= Instructions for the task =
The answer must be every line of the records below that contains the word "down", copied out.

= Given records =
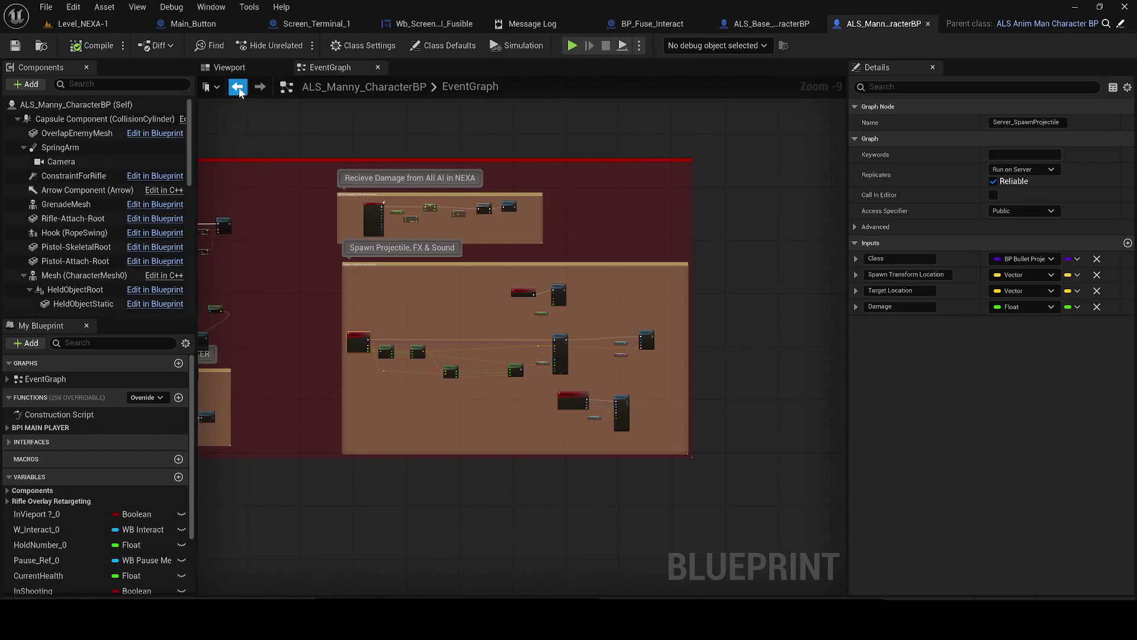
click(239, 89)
...
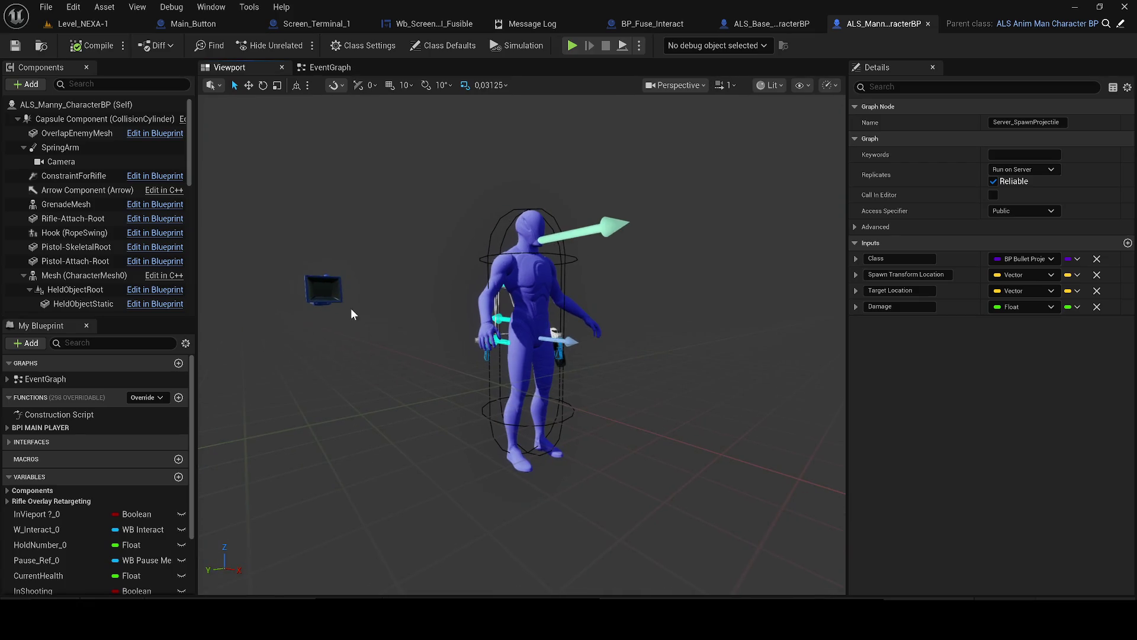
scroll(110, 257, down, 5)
...
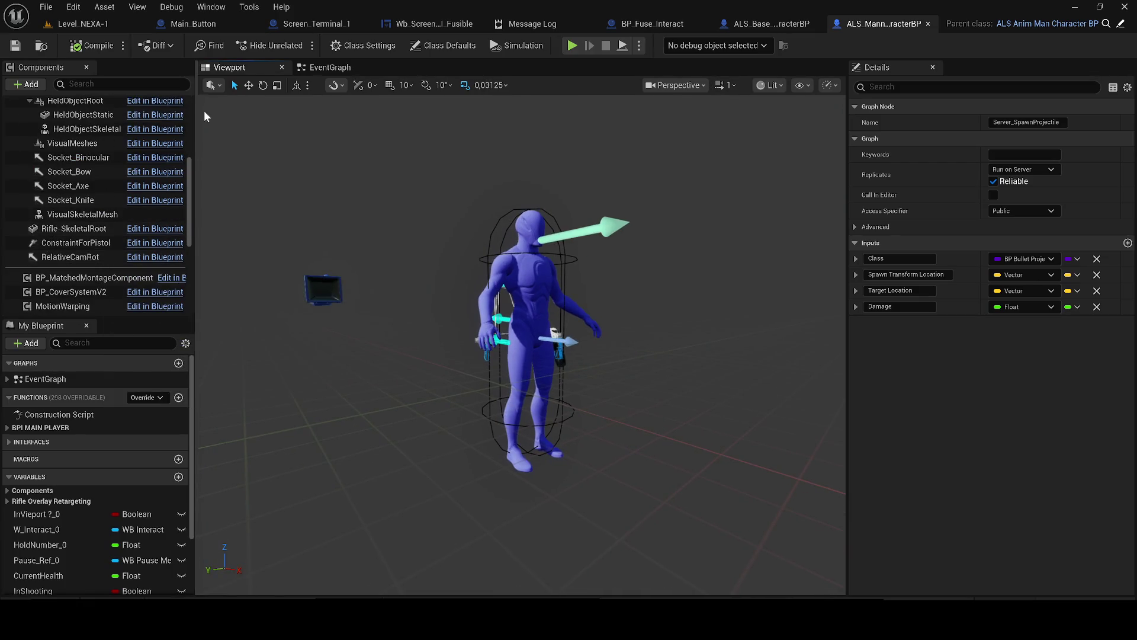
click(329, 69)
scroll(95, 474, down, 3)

= Solution for this task =
scroll(110, 257, down, 5)
scroll(95, 474, down, 3)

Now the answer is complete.